=== Section Start ===
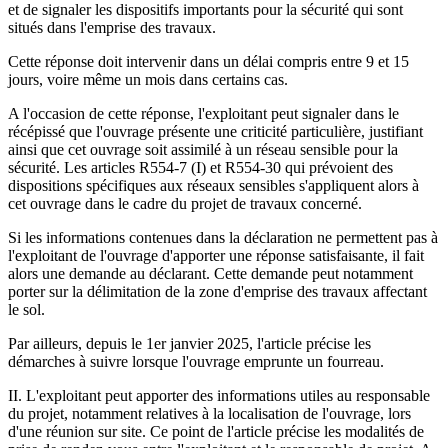
et de signaler les dispositifs importants pour la sécurité qui sont
situés dans l'emprise des travaux.
Cette réponse doit intervenir dans un délai compris entre 9 et 15
jours, voire même un mois dans certains cas.
A l'occasion de cette réponse, l'exploitant peut signaler dans le
récépissé que l'ouvrage présente une criticité particulière, justifiant
ainsi que cet ouvrage soit assimilé à un réseau sensible pour la
sécurité. Les articles R554-7 (I) et R554-30 qui prévoient des
dispositions spécifiques aux réseaux sensibles s'appliquent alors à
cet ouvrage dans le cadre du projet de travaux concerné.
Si les informations contenues dans la déclaration ne permettent pas à
l'exploitant de l'ouvrage d'apporter une réponse satisfaisante, il fait
alors une demande au déclarant. Cette demande peut notamment
porter sur la délimitation de la zone d'emprise des travaux affectant
le sol.
Par ailleurs, depuis le 1er janvier 2025, l'article précise les
démarches à suivre lorsque l'ouvrage emprunte un fourreau.
II. L'exploitant peut apporter des informations utiles au responsable
du projet, notamment relatives à la localisation de l'ouvrage, lors
d'une réunion sur site. Ce point de l'article précise les modalités de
=== Section End ===
(DIRECTIONS): Edit these lines so that each "ouvrage" becomes "équipement", with nothing else changed. Leave the pictures out of your answer.

(OUTPUT):
et de signaler les dispositifs importants pour la sécurité qui sont
situés dans l'emprise des travaux.
Cette réponse doit intervenir dans un délai compris entre 9 et 15
jours, voire même un mois dans certains cas.
A l'occasion de cette réponse, l'exploitant peut signaler dans le
récépissé que l'équipement présente une criticité particulière, justifiant
ainsi que cet équipement soit assimilé à un réseau sensible pour la
sécurité. Les articles R554-7 (I) et R554-30 qui prévoient des
dispositions spécifiques aux réseaux sensibles s'appliquent alors à
cet équipement dans le cadre du projet de travaux concerné.
Si les informations contenues dans la déclaration ne permettent pas à
l'exploitant de l'équipement d'apporter une réponse satisfaisante, il fait
alors une demande au déclarant. Cette demande peut notamment
porter sur la délimitation de la zone d'emprise des travaux affectant
le sol.
Par ailleurs, depuis le 1er janvier 2025, l'article précise les
démarches à suivre lorsque l'équipement emprunte un fourreau.
II. L'exploitant peut apporter des informations utiles au responsable
du projet, notamment relatives à la localisation de l'équipement, lors
d'une réunion sur site. Ce point de l'article précise les modalités de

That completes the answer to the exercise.